In my opinion, simple switch "table" would make things smoother, or at least less forward jumps!:
call getCode
cmp eax, 16000
ja @over_16000
cmp eax, 8000
ja @over_8000
cmp eax, 4000
ja @over_4000
cmp eax, 2000
ja @over_2000
cmp eax, 500
ja @over_500
<error>
...
@continue:
mov eax, table[eax - 4]
<eax == tab>
...
@over_16000:
shr eax, 12
sub eax, 12
jmp @continue
@over_8000:
shr eax, 8
sub eax, 4
jmp @continue
@over_4000:
shr eax, 6
jmp @continue
@over_2000:
shr eax, 4
jmp @continue
@over_500:
jmp @continue
Branch elimination, without cmov: :eek
I guess this could be made faster somehow. :wink
call getCode
cmp eax, 500
jna @error
; code > 500
mov edx, eax
cmp eax, 2001
sbb ecx, ecx
and edx, ecx
or eax, ecx
; code > 2000
cmp eax, 4001
mov ebx, eax
sbb ecx, ecx
shr ebx, 4
or eax, ecx
and ebx, ecx
add edx, ebx
; code > 4000
cmp eax, 8001
mov ebx, eax
sbb ecx, ecx
shr ebx, 6
or eax, ecx
and ebx, ecx
add edx, ebx
; code > 8000
cmp eax, 16001
mov ebx, eax
sbb ecx, ecx
shr ebx, 8
or eax, ecx
sub ebx, 4
and ebx, ecx
add edx, ebx
; code > 16000
shr eax, 12
cmp edx, 1
sbb ecx, ecx
sub eax, 12
and eax, ecx
add edx, eax
mov eax, table[edx - 4]
<eax == tab>
...
@error:
<error>
...
I don't have time to see which one would be faster on my comp.
Thanks for all your replies!
Unfortunately I still hadn't time to try them all out!
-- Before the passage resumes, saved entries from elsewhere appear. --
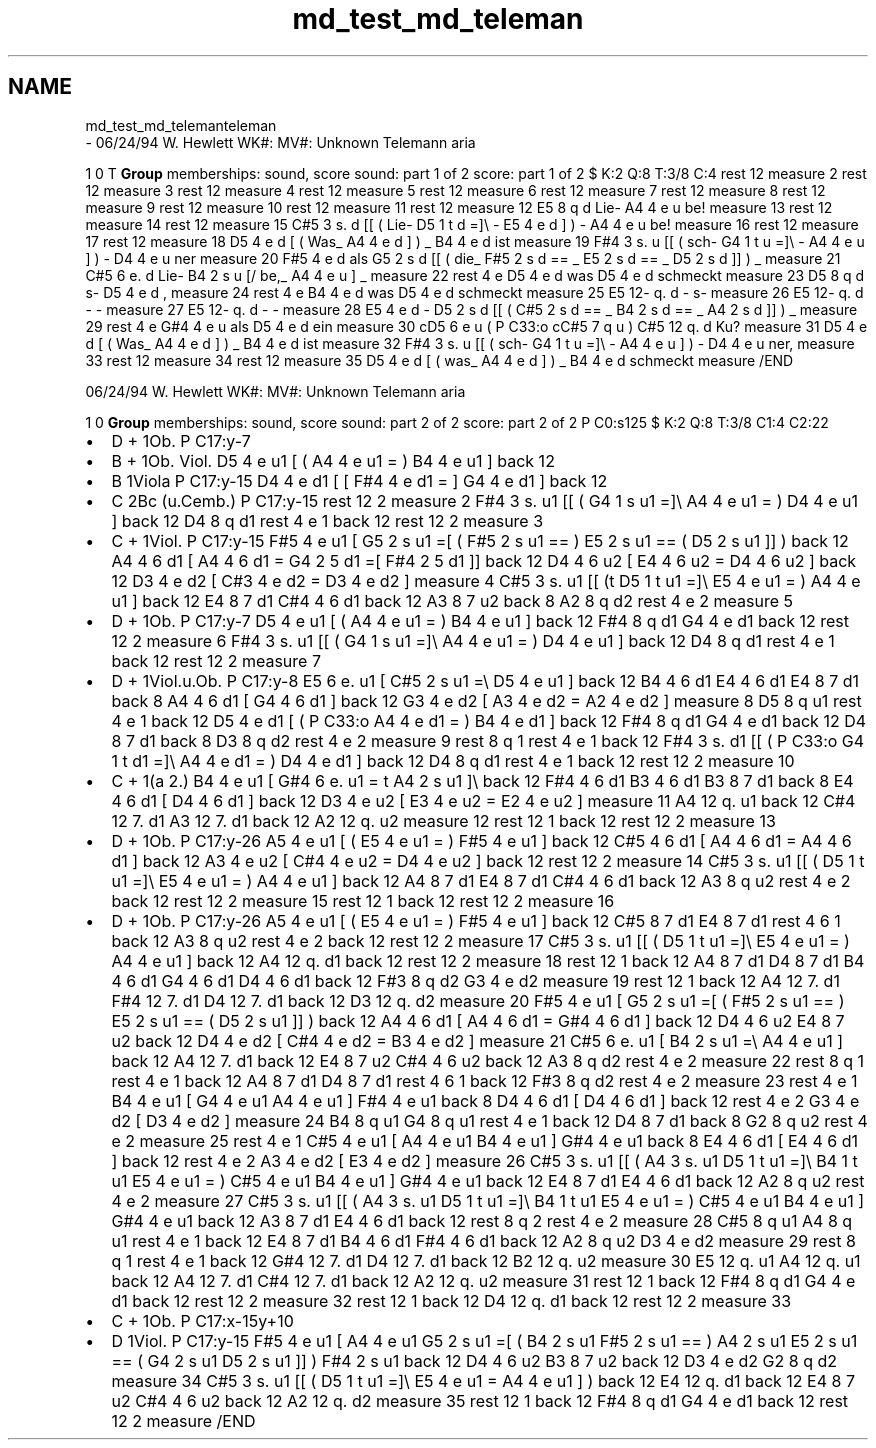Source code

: .TH "md_test_md_teleman" 3 "Mon Jun 5 2017" "MuseScore-2.2" \" -*- nroff -*-
.ad l
.nh
.SH NAME
md_test_md_telemanteleman 
 \- 06/24/94 W\&. Hewlett WK#: MV#: Unknown Telemann aria
.PP
1 0 T \fBGroup\fP memberships: sound, score sound: part 1 of 2 score: part 1 of 2 $ K:2 Q:8 T:3/8 C:4 rest 12 measure 2 rest 12 measure 3 rest 12 measure 4 rest 12 measure 5 rest 12 measure 6 rest 12 measure 7 rest 12 measure 8 rest 12 measure 9 rest 12 measure 10 rest 12 measure 11 rest 12 measure 12 E5 8 q d Lie- A4 4 e u be! measure 13 rest 12 measure 14 rest 12 measure 15 C#5 3 s\&. d [[ ( Lie- D5 1 t d =]\\ - E5 4 e d ] ) - A4 4 e u be! measure 16 rest 12 measure 17 rest 12 measure 18 D5 4 e d [ ( Was_ A4 4 e d ] ) _ B4 4 e d ist measure 19 F#4 3 s\&. u [[ ( sch- G4 1 t u =]\\ - A4 4 e u ] ) - D4 4 e u ner measure 20 F#5 4 e d als G5 2 s d [[ ( die_ F#5 2 s d == _ E5 2 s d == _ D5 2 s d ]] ) _ measure 21 C#5 6 e\&. d Lie- B4 2 s u [/ be,_ A4 4 e u ] _ measure 22 rest 4 e D5 4 e d was D5 4 e d schmeckt measure 23 D5 8 q d s- D5 4 e d , measure 24 rest 4 e B4 4 e d was D5 4 e d schmeckt measure 25 E5 12- q\&. d - s- measure 26 E5 12- q\&. d - - measure 27 E5 12- q\&. d - - measure 28 E5 4 e d - D5 2 s d [[ (  C#5 2 s d == _ B4 2 s d == _ A4 2 s d ]] ) _ measure 29 rest 4 e G#4 4 e u als D5 4 e d ein measure 30 cD5 6 e u ( P C33:o cC#5 7 q u ) C#5 12 q\&. d Ku? measure 31 D5 4 e d [ ( Was_ A4 4 e d ] ) _ B4 4 e d ist measure 32 F#4 3 s\&. u [[ ( sch- G4 1 t u =]\\ - A4 4 e u ] ) - D4 4 e u ner, measure 33 rest 12 measure 34 rest 12 measure 35 D5 4 e d [ ( was_ A4 4 e d ] ) _ B4 4 e d schmeckt measure /END
.PP
06/24/94 W\&. Hewlett WK#: MV#: Unknown Telemann aria
.PP
1 0 \fBGroup\fP memberships: sound, score sound: part 2 of 2 score: part 2 of 2 P C0:s125 $ K:2 Q:8 T:3/8 C1:4 C2:22
.IP "\(bu" 2
D + 1Ob\&. P C17:y-7
.IP "\(bu" 2
B + 1Ob\&. Viol\&. D5 4 e u1 [ ( A4 4 e u1 = ) B4 4 e u1 ] back 12
.IP "\(bu" 2
B 1Viola P C17:y-15 D4 4 e d1 [ [ F#4 4 e d1 = ] G4 4 e d1 ] back 12
.IP "\(bu" 2
C 2Bc (u\&.Cemb\&.) P C17:y-15 rest 12 2 measure 2 F#4 3 s\&. u1 [[ ( G4 1 s u1 =]\\ A4 4 e u1 = ) D4 4 e u1 ] back 12 D4 8 q d1 rest 4 e 1 back 12 rest 12 2 measure 3
.IP "\(bu" 2
C + 1Viol\&. P C17:y-15 F#5 4 e u1 [ G5 2 s u1 =[ ( F#5 2 s u1 == ) E5 2 s u1 == ( D5 2 s u1 ]] ) back 12 A4 4 6 d1 [ A4 4 6 d1 = G4 2 5 d1 =[ F#4 2 5 d1 ]] back 12 D4 4 6 u2 [ E4 4 6 u2 = D4 4 6 u2 ] back 12 D3 4 e d2 [ C#3 4 e d2 = D3 4 e d2 ] measure 4 C#5 3 s\&. u1 [[ (t D5 1 t u1 =]\\ E5 4 e u1 = ) A4 4 e u1 ] back 12 E4 8 7 d1 C#4 4 6 d1 back 12 A3 8 7 u2 back 8 A2 8 q d2 rest 4 e 2 measure 5
.IP "\(bu" 2
D + 1Ob\&. P C17:y-7 D5 4 e u1 [ ( A4 4 e u1 = ) B4 4 e u1 ] back 12 F#4 8 q d1 G4 4 e d1 back 12 rest 12 2 measure 6 F#4 3 s\&. u1 [[ ( G4 1 s u1 =]\\ A4 4 e u1 = ) D4 4 e u1 ] back 12 D4 8 q d1 rest 4 e 1 back 12 rest 12 2 measure 7
.IP "\(bu" 2
D + 1Viol\&.u\&.Ob\&. P C17:y-8 E5 6 e\&. u1 [ C#5 2 s u1 =\\ D5 4 e u1 ] back 12 B4 4 6 d1 E4 4 6 d1 E4 8 7 d1 back 8 A4 4 6 d1 [ G4 4 6 d1 ] back 12 G3 4 e d2 [ A3 4 e d2 = A2 4 e d2 ] measure 8 D5 8 q u1 rest 4 e 1 back 12 D5 4 e d1 [ ( P C33:o A4 4 e d1 = ) B4 4 e d1 ] back 12 F#4 8 q d1 G4 4 e d1 back 12 D4 8 7 d1 back 8 D3 8 q d2 rest 4 e 2 measure 9 rest 8 q 1 rest 4 e 1 back 12 F#4 3 s\&. d1 [[ ( P C33:o G4 1 t d1 =]\\ A4 4 e d1 = ) D4 4 e d1 ] back 12 D4 8 q d1 rest 4 e 1 back 12 rest 12 2 measure 10
.IP "\(bu" 2
C + 1(a 2\&.) B4 4 e u1 [ G#4 6 e\&. u1 = t A4 2 s u1 ]\\ back 12 F#4 4 6 d1 B3 4 6 d1 B3 8 7 d1 back 8 E4 4 6 d1 [ D4 4 6 d1 ] back 12 D3 4 e u2 [ E3 4 e u2 = E2 4 e u2 ] measure 11 A4 12 q\&. u1 back 12 C#4 12 7\&. d1 A3 12 7\&. d1 back 12 A2 12 q\&. u2 measure 12 rest 12 1 back 12 rest 12 2 measure 13
.IP "\(bu" 2
D + 1Ob\&. P C17:y-26 A5 4 e u1 [ ( E5 4 e u1 = ) F#5 4 e u1 ] back 12 C#5 4 6 d1 [ A4 4 6 d1 = A4 4 6 d1 ] back 12 A3 4 e u2 [ C#4 4 e u2 = D4 4 e u2 ] back 12 rest 12 2 measure 14 C#5 3 s\&. u1 [[ ( D5 1 t u1 =]\\ E5 4 e u1 = ) A4 4 e u1 ] back 12 A4 8 7 d1 E4 8 7 d1 C#4 4 6 d1 back 12 A3 8 q u2 rest 4 e 2 back 12 rest 12 2 measure 15 rest 12 1 back 12 rest 12 2 measure 16
.IP "\(bu" 2
D + 1Ob\&. P C17:y-26 A5 4 e u1 [ ( E5 4 e u1 = ) F#5 4 e u1 ] back 12 C#5 8 7 d1 E4 8 7 d1 rest 4 6 1 back 12 A3 8 q u2 rest 4 e 2 back 12 rest 12 2 measure 17 C#5 3 s\&. u1 [[ ( D5 1 t u1 =]\\ E5 4 e u1 = ) A4 4 e u1 ] back 12 A4 12 q\&. d1 back 12 rest 12 2 measure 18 rest 12 1 back 12 A4 8 7 d1 D4 8 7 d1 B4 4 6 d1 G4 4 6 d1 D4 4 6 d1 back 12 F#3 8 q d2 G3 4 e d2 measure 19 rest 12 1 back 12 A4 12 7\&. d1 F#4 12 7\&. d1 D4 12 7\&. d1 back 12 D3 12 q\&. d2 measure 20 F#5 4 e u1 [ G5 2 s u1 =[ ( F#5 2 s u1 == ) E5 2 s u1 == ( D5 2 s u1 ]] ) back 12 A4 4 6 d1 [ A4 4 6 d1 = G#4 4 6 d1 ] back 12 D4 4 6 u2 E4 8 7 u2 back 12 D4 4 e d2 [ C#4 4 e d2 = B3 4 e d2 ] measure 21 C#5 6 e\&. u1 [ B4 2 s u1 =\\ A4 4 e u1 ] back 12 A4 12 7\&. d1 back 12 E4 8 7 u2 C#4 4 6 u2 back 12 A3 8 q d2 rest 4 e 2 measure 22 rest 8 q 1 rest 4 e 1 back 12 A4 8 7 d1 D4 8 7 d1 rest 4 6 1 back 12 F#3 8 q d2 rest 4 e 2 measure 23 rest 4 e 1 B4 4 e u1 [ G4 4 e u1 A4 4 e u1 ] F#4 4 e u1 back 8 D4 4 6 d1 [ D4 4 6 d1 ] back 12 rest 4 e 2 G3 4 e d2 [ D3 4 e d2 ] measure 24 B4 8 q u1 G4 8 q u1 rest 4 e 1 back 12 D4 8 7 d1 back 8 G2 8 q u2 rest 4 e 2 measure 25 rest 4 e 1 C#5 4 e u1 [ A4 4 e u1 B4 4 e u1 ] G#4 4 e u1 back 8 E4 4 6 d1 [ E4 4 6 d1 ] back 12 rest 4 e 2 A3 4 e d2 [ E3 4 e d2 ] measure 26 C#5 3 s\&. u1 [[ ( A4 3 s\&. u1 D5 1 t u1 =]\\ B4 1 t u1 E5 4 e u1 = ) C#5 4 e u1 B4 4 e u1 ] G#4 4 e u1 back 12 E4 8 7 d1 E4 4 6 d1 back 12 A2 8 q u2 rest 4 e 2 measure 27 C#5 3 s\&. u1 [[ ( A4 3 s\&. u1 D5 1 t u1 =]\\ B4 1 t u1 E5 4 e u1 = ) C#5 4 e u1 B4 4 e u1 ] G#4 4 e u1 back 12 A3 8 7 d1 E4 4 6 d1 back 12 rest 8 q 2 rest 4 e 2 measure 28 C#5 8 q u1 A4 8 q u1 rest 4 e 1 back 12 E4 8 7 d1 B4 4 6 d1 F#4 4 6 d1 back 12 A2 8 q u2 D3 4 e d2 measure 29 rest 8 q 1 rest 4 e 1 back 12 G#4 12 7\&. d1 D4 12 7\&. d1 back 12 B2 12 q\&. u2 measure 30 E5 12 q\&. u1 A4 12 q\&. u1 back 12 A4 12 7\&. d1 C#4 12 7\&. d1 back 12 A2 12 q\&. u2 measure 31 rest 12 1 back 12 F#4 8 q d1 G4 4 e d1 back 12 rest 12 2 measure 32 rest 12 1 back 12 D4 12 q\&. d1 back 12 rest 12 2 measure 33
.IP "\(bu" 2
C + 1Ob\&. P C17:x-15y+10
.IP "\(bu" 2
D 1Viol\&. P C17:y-15 F#5 4 e u1 [ A4 4 e u1 G5 2 s u1 =[ ( B4 2 s u1 F#5 2 s u1 == ) A4 2 s u1 E5 2 s u1 == ( G4 2 s u1 D5 2 s u1 ]] ) F#4 2 s u1 back 12 D4 4 6 u2 B3 8 7 u2 back 12 D3 4 e d2 G2 8 q d2 measure 34 C#5 3 s\&. u1 [[ ( D5 1 t u1 =]\\ E5 4 e u1 = A4 4 e u1 ] ) back 12 E4 12 q\&. d1 back 12 E4 8 7 u2 C#4 4 6 u2 back 12 A2 12 q\&. d2 measure 35 rest 12 1 back 12 F#4 8 q d1 G4 4 e d1 back 12 rest 12 2 measure /END 
.PP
The big problem of my original code are mispredicted branches so I hoped to avoid branching somehow. What do you think of something like this
if (code>=16)
__asm
{
mov esi, code
bsr eax, esi; // find index of highest 1 bit
mov edx, [pDCTtabNonI+4*eax-16] // adjusted addr of righ table
mov ecx, [DCTShiftTab+4*eax-16] // amount to shift code
shr esi, CL
imul esi, 3 // size of entries
add edx, esi // addr of proper entry of proper table
mov tab, edx // save
}
with 2 lookup tables?
What do you think? Cheers, Hannes
Well it doesn't jump :U
How about replacing
imul esi,3
with
lea esi,[esi+2*esi]
It's a handy little cheat :bg
Well, I still hadn't time to test all of your ideas; however, the code in my previous post needs 1/3 less time (P4) than the original branching code. I'm curious how the other ideas perform!
Cheers, Hannes
PS: thanks Tedd for reminding me of that one!